Give the entries again, exactly as written.

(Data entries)
___
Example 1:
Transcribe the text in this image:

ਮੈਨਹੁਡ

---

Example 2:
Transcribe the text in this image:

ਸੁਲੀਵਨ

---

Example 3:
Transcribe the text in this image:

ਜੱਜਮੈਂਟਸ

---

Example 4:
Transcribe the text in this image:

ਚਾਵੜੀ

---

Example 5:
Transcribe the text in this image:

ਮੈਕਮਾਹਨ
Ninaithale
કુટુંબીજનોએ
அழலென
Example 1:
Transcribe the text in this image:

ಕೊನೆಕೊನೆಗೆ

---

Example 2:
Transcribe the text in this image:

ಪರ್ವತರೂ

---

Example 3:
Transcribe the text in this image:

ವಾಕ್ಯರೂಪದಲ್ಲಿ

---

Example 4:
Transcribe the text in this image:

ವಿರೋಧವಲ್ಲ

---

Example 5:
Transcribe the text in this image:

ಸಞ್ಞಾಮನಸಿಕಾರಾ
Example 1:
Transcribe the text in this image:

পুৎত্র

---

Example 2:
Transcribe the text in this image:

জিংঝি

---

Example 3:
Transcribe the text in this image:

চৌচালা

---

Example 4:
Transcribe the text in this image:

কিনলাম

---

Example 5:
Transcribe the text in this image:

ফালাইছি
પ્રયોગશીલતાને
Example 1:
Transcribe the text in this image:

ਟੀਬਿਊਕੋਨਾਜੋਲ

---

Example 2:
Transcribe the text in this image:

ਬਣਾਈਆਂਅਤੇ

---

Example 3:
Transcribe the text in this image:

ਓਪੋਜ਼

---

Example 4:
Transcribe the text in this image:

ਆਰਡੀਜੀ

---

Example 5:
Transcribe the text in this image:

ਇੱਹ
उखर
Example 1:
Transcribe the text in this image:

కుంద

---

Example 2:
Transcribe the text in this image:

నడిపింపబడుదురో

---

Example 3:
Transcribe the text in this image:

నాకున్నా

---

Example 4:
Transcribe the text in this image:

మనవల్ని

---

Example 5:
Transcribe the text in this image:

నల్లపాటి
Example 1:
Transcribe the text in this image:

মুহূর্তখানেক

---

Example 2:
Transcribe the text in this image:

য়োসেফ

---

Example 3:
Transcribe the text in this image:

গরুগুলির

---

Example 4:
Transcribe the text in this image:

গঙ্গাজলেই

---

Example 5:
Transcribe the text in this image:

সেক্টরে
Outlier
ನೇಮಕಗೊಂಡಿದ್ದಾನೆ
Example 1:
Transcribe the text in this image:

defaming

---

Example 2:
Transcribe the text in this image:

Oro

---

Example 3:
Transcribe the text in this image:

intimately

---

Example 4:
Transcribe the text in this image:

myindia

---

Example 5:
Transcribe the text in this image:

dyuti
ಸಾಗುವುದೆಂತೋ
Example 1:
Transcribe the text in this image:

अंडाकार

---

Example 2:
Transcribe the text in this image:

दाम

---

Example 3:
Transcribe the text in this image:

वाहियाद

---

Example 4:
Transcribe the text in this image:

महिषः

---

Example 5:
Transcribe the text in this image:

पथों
___
- [Expected answer]:
Example 1:
Transcribe the text in this image:

ਮੈਨਹੁਡ

---

Example 2:
Transcribe the text in this image:

ਸੁਲੀਵਨ

---

Example 3:
Transcribe the text in this image:

ਜੱਜਮੈਂਟਸ

---

Example 4:
Transcribe the text in this image:

ਚਾਵੜੀ

---

Example 5:
Transcribe the text in this image:

ਮੈਕਮਾਹਨ
Ninaithale
કુટુંબીજનોએ
அழலென
Example 1:
Transcribe the text in this image:

ಕೊನೆಕೊನೆಗೆ

---

Example 2:
Transcribe the text in this image:

ಪರ್ವತರೂ

---

Example 3:
Transcribe the text in this image:

ವಾಕ್ಯರೂಪದಲ್ಲಿ

---

Example 4:
Transcribe the text in this image:

ವಿರೋಧವಲ್ಲ

---

Example 5:
Transcribe the text in this image:

ಸಞ್ಞಾಮನಸಿಕಾರಾ
Example 1:
Transcribe the text in this image:

পুৎত্র

---

Example 2:
Transcribe the text in this image:

জিংঝি

---

Example 3:
Transcribe the text in this image:

চৌচালা

---

Example 4:
Transcribe the text in this image:

কিনলাম

---

Example 5:
Transcribe the text in this image:

ফালাইছি
પ્રયોગશીલતાને
Example 1:
Transcribe the text in this image:

ਟੀਬਿਊਕੋਨਾਜੋਲ

---

Example 2:
Transcribe the text in this image:

ਬਣਾਈਆਂਅਤੇ

---

Example 3:
Transcribe the text in this image:

ਓਪੋਜ਼

---

Example 4:
Transcribe the text in this image:

ਆਰਡੀਜੀ

---

Example 5:
Transcribe the text in this image:

ਇੱਹ
उखर
Example 1:
Transcribe the text in this image:

కుంద

---

Example 2:
Transcribe the text in this image:

నడిపింపబడుదురో

---

Example 3:
Transcribe the text in this image:

నాకున్నా

---

Example 4:
Transcribe the text in this image:

మనవల్ని

---

Example 5:
Transcribe the text in this image:

నల్లపాటి
Example 1:
Transcribe the text in this image:

মুহূর্তখানেক

---

Example 2:
Transcribe the text in this image:

য়োসেফ

---

Example 3:
Transcribe the text in this image:

গরুগুলির

---

Example 4:
Transcribe the text in this image:

গঙ্গাজলেই

---

Example 5:
Transcribe the text in this image:

সেক্টরে
Outlier
ನೇಮಕಗೊಂಡಿದ್ದಾನೆ
Example 1:
Transcribe the text in this image:

defaming

---

Example 2:
Transcribe the text in this image:

Oro

---

Example 3:
Transcribe the text in this image:

intimately

---

Example 4:
Transcribe the text in this image:

myindia

---

Example 5:
Transcribe the text in this image:

dyuti
ಸಾಗುವುದೆಂತೋ
Example 1:
Transcribe the text in this image:

अंडाकार

---

Example 2:
Transcribe the text in this image:

दाम

---

Example 3:
Transcribe the text in this image:

वाहियाद

---

Example 4:
Transcribe the text in this image:

महिषः

---

Example 5:
Transcribe the text in this image:

पथों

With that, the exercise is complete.